Following in the footsteps of its larger peer, in June, Chevron shareholders voted against a resolution asking the company to adopt greenhouse gas emissions reductions targets, indicating support for the steps the company already has taken to address climate change.
Just 33% of shareholders voted in favor of the proposal, according to preliminary figures disclosed by the company, a sharp turnaround from last year when 61% of shareholders voted to support a similar proposal.
Last week, CEO Darren Woods urged regulators to stop focusing on certain energy sources, such as renewable energy, to save the climate, warning that it would be a “huge mistake to be picking winners and losers and focusing on specific technologies”. Instead, “we need to look more broadly and let the markets figure out which solutions deliver the most emissions reductions at the lowest cost," Woods told Nicolai Tangen, the CEO of Norway's Wealth Fund, one of the largest mutual funds in the world, on his podcast. An attempt to move away from oil and gas immediately, with unchanged global demand, could be disastrous for clean energy, Woods suggested, adding that if we produce less LNG, for example, something else–like coal–would have to step in to fill the demand gap.

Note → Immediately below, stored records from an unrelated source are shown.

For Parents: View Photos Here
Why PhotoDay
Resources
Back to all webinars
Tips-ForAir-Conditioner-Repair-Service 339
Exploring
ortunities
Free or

According to Woods, Europe should follow the U.S. approach to climate policy, arguing that the continent risks driving companies away by regulating too hard. Woods told Bloomberg that one of the most important things the Americans (and ExxonMobil) are doing is developing technologies to capture and store carbon
Overall, it appears that overcoming carbon-lock is proving to be a much more formidable task than earlier thought.